* Task requirements: Among the entries that follow, find every line with the word "bottle" and copy it.

Excerpted data: Begin

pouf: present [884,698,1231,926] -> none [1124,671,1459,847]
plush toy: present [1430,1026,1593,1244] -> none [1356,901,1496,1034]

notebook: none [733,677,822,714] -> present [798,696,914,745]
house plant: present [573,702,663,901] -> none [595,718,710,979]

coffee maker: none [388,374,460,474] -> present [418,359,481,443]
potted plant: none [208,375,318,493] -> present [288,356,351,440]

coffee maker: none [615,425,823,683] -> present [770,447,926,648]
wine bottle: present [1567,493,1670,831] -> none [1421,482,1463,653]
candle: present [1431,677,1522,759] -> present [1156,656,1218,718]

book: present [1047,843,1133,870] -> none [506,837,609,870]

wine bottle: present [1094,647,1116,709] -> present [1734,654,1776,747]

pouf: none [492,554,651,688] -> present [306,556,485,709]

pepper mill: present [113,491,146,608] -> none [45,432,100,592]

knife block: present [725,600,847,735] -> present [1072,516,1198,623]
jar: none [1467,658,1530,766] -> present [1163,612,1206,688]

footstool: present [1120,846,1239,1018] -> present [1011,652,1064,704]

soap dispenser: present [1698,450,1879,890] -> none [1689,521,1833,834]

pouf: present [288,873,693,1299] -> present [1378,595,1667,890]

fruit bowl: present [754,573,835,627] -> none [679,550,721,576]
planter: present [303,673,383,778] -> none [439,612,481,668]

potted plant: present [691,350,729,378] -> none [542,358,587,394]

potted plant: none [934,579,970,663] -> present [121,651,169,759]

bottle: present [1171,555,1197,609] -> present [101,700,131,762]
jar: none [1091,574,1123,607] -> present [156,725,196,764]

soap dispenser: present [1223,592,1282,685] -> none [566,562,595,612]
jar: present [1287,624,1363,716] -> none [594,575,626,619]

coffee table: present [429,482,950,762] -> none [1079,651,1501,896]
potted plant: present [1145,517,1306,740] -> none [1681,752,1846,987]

Excerpted data: End

* Response to the task:
wine bottle: present [1567,493,1670,831] -> none [1421,482,1463,653]
wine bottle: present [1094,647,1116,709] -> present [1734,654,1776,747]
bottle: present [1171,555,1197,609] -> present [101,700,131,762]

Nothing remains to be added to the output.